[Records from a data source]
▼▼▼
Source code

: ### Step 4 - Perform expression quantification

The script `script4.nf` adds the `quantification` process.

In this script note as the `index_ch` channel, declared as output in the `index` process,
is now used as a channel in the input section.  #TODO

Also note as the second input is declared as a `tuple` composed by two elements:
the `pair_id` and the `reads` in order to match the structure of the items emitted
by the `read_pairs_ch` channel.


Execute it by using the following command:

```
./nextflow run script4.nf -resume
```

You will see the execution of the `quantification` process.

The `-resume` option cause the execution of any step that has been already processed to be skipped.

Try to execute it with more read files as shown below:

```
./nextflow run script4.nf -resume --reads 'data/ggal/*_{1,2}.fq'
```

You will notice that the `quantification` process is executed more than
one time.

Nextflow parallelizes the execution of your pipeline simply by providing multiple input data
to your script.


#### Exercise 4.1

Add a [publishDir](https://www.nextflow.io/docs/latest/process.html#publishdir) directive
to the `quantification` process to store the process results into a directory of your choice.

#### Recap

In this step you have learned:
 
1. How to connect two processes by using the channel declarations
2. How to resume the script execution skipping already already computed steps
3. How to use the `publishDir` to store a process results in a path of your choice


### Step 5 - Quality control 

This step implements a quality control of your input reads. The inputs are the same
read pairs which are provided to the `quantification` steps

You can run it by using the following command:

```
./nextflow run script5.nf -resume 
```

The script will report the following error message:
▲▲▲
The answer must consist of each line in the entries above that includes "control".

**EXERCISE OUTPUT:**
### Step 5 - Quality control 
This step implements a quality control of your input reads. The inputs are the same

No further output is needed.